Synopses & Reviews
In The Climate War
, Eric Pooley—deputy editor of Bloomberg BusinessWeek
—does for global warming what Bob Woodward did for presidents and Lawrence Wright did for terrorists. In this epic tale of an American civil war, Pooley takes us behind the scenes and into the hearts and minds of the most important players in the struggle to cap global warming pollution—a fight in which trillions of dollars and the fate of the planet are at stake.
Why has it been so hard for America to come to grips with climate change? Why do so many people believe it isn't really happening? As President Obama’s science advisor John Holdren has said, “We’re driving in a car with bad brakes in a fog and heading for a cliff. We know for sure that cliff is out there. We just don’t know exactly where it is. Prudence would suggest that we should start putting on the brakes.” But powerful interests are threatened by the carbon cap that would speed the transition to a clean energy economy, and their agents have worked successfully to deny the problem and delay the solutions.
To write this book, Pooley, the former managing editor of Fortune and chief political correspondent for Time, spent three years embedded with an extraordinary cast of characters: from the flamboyant head of one of the nation's largest coal-burning energy companies to the driven environmental leader who made common cause with him, from leading scientists warning of impending catastrophe to professional skeptics disputing almost every aspect of climate science, from radical activists chaining themselves to bulldozers to powerful lobbyists, media gurus, and advisors in Obama's West Wing—and, to top it off, unprecedented access to former Vice President Al Gore and his team of climate activists.
Pooley captures the quiet determination and even heroism of climate campaigners who have dedicated their lives to an uphill battle that’s still raging today. He asks whether we have what it takes to preserve our planet’s habitability, and shows how America’s climate war sends shock waves from Bali to Copenhagen. No other reporter enjoys such access to this cast of characters. No other book covers this terrain. From the trenches of a North Carolina power plant to the battlefields of Capitol Hill, Madison Avenue, and Wall Street, The Climate War is the essential read for anyone who wants to understand the players and politics behind the most important issue we face today.

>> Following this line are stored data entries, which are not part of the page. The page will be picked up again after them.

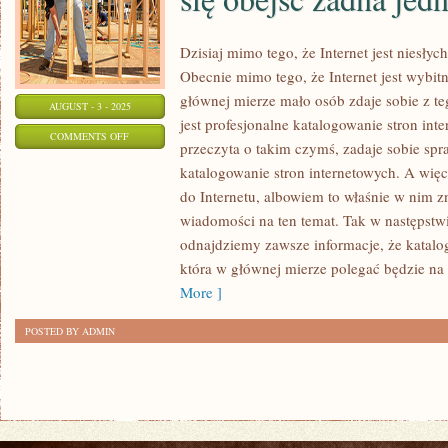
Dzisiaj mimo tego, że Internet jest niesł
Obecnie mimo tego, że Internet jest wybi
głównej mierze mało osób zdaje sobie z t
AUGUST - 3 - 2025
jest profesjonalne katalogowanie stron int
ON
COMMENTS OFF
przeczyta o takim czymś, zadaje sobie spr
DZISIAJ
katalogowanie stron internetowych. A wię
BEZ
do Internetu, albowiem to właśnie w nim z
RACHUNKOWOŚCI
wiadomości na ten temat. Tak w następstwi
NIE
odnajdziemy zawsze informacje, że katalog
MOŻE
która w głównej mierze polegać będzie na
SIĘ
More ]
OBEJŚĆ
POSTED BY ADMIN
ŻADNA
JEDNOSTKA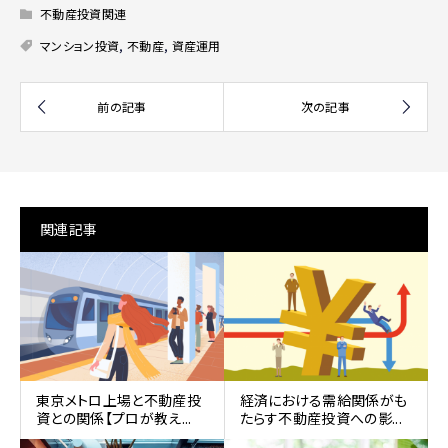
不動産投資関連
マンション投資
,
不動産
,
資産運用
関連記事
東京メトロ上場と不動産投
経済における需給関係がも
資との関係【プロが教え...
たらす不動産投資への影...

When Al Gore won the 2007 Nobel Prize, the battle over global warming changed arenas--from the scientific to the political. The central battle wasn't about whether to act, but about how to act in time--without driving up energy prices and crippling American industry. Since then, the Arctic sea ice has melted and the global economy has crumbled, widening the perilous gulf between what our scientists insist is necessary and what our politicians say is possible. And one journalist has had a ringside seat. In Climate Wars, Eric Pooley presents the first-ever narrative of the American campaign to save the planet, a gripping story of the most important political battle of this generation--one that has taken place largely out of sight of the public and even the media. Through his access to Al Gore as well as to all of the most important players, from environmental leaders, grassroots activists, and scientists to members of Congress and corporate CEOs, Pooley lays bare the politics that will either chew up and spit out meaningful action or--miraculously--allow it to happen.

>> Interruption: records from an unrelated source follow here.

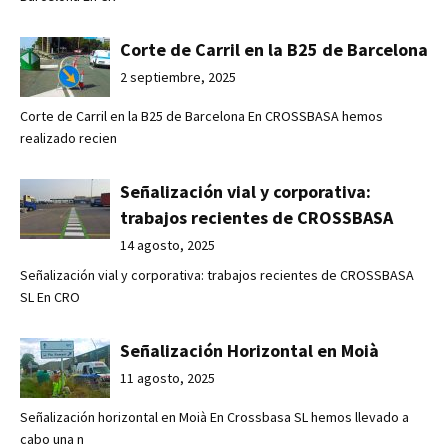
Corte de Carril en la B25 de Barcelona
2 septiembre, 2025
Corte de Carril en la B25 de Barcelona En CROSSBASA hemos
realizado recien
Señalización vial y corporativa:
trabajos recientes de CROSSBASA
14 agosto, 2025
Señalización vial y corporativa: trabajos recientes de CROSSBASA
SL En CRO
Señalización Horizontal en Moià
11 agosto, 2025
Señalización horizontal en Moià En Crossbasa SL hemos llevado a
cabo una n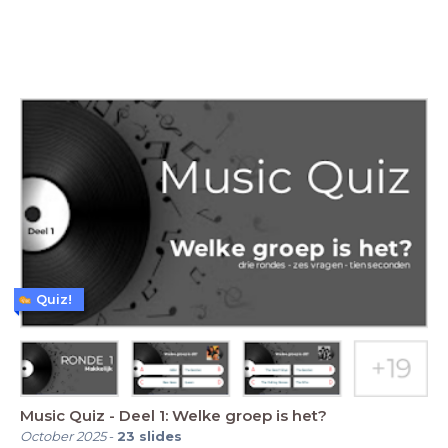
Quiz!
Music Quiz - Deel 1: Welke groep is het?
October 2025
-
23
slides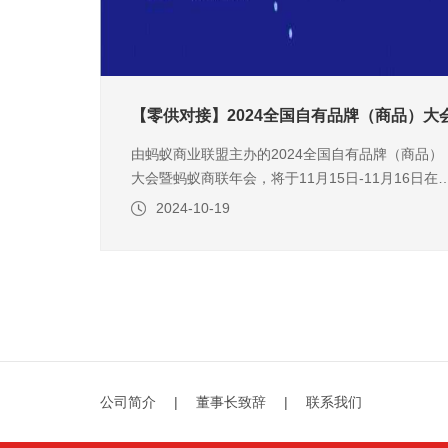
【零供对接】2024全国自有品牌（商品）
由蚂蚁商业联盟主办的2024全国自有品牌（商品）
大会暨蚂蚁商联年会，将于11月15日-11月16日在
南长沙举办，本次大会整合了行业内优秀的零售商
2024-10-19
供应商、专家等，齐聚一堂，让零供对接更加高效
实现多方共赢。1、零售商带需参会，精准选品上百
家零售商超的BOSS及采购共同参加此次大会，为
现大会现场对
公司简介
|
董事长致辞
|
联系我们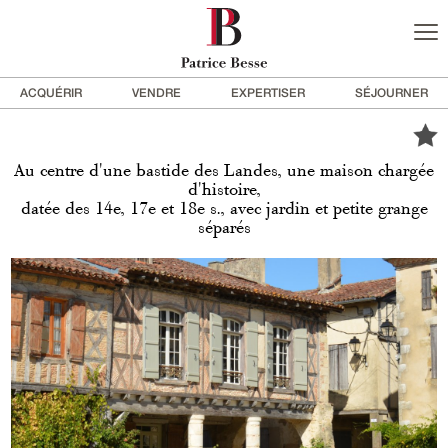
ACQUÉRIR
VENDRE
EXPERTISER
SÉJOURNER
Au centre d'une bastide des Landes, une maison chargée
d'histoire,
datée des 14e, 17e et 18e s., avec jardin et petite grange
séparés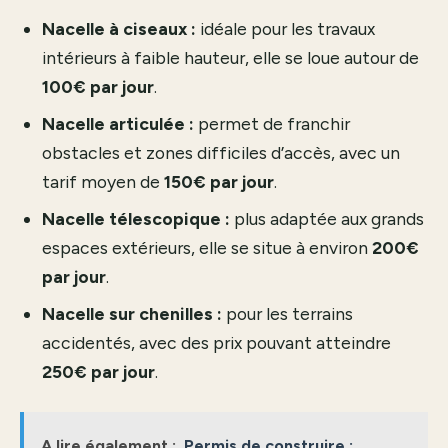
Nacelle à ciseaux :
idéale pour les travaux
intérieurs à faible hauteur, elle se loue autour de
100€ par jour
.
Nacelle articulée :
permet de franchir
obstacles et zones difficiles d’accès, avec un
tarif moyen de
150€ par jour
.
Nacelle télescopique :
plus adaptée aux grands
espaces extérieurs, elle se situe à environ
200€
par jour
.
Nacelle sur chenilles :
pour les terrains
accidentés, avec des prix pouvant atteindre
250€ par jour
.
A lire également :
Permis de construire :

Pooley presents the first-ever narrative of the American campaign to save the planet, a gripping story of the most important political battle of this generation--one that has taken place largely out of sight of the public and even the media.
About the Author
Eric Pooley is a well-known expert on climate politics. A contributor to Time, Slate, and other magazines, he has served as managing editor of Fortune, editor of Time Europe, and national editor and chief political correspondent of Time. He has written Time cover profiles of Bill Clinton, Al Gore, George W. Bush, Kenneth Starr, Rudolph Giuliani, and Rupert Murdoch, among many others. In 1996, as Time's White House correspondent, his coverage of the Clinton re-election campaign received the Gerald R. Ford Prize for Distinguished Reporting on the Presidency. He co-edited Time's National Magazine Award-winning special issue on the terrorist attacks of September 11, 2001, and he has also been a finalist for National Magazine Awards as both an editor and writer. In 2008 he was a Fellow at Harvard's Kennedy School of Government, where he studied press coverage of the climate crisis, and he has appeared as an expert commentator on Nightline, Charlie Rose, CBS Evening News, NBC Nightly News, PBS Frontline, Anderson Cooper 360, All Things Considered, and many other programs.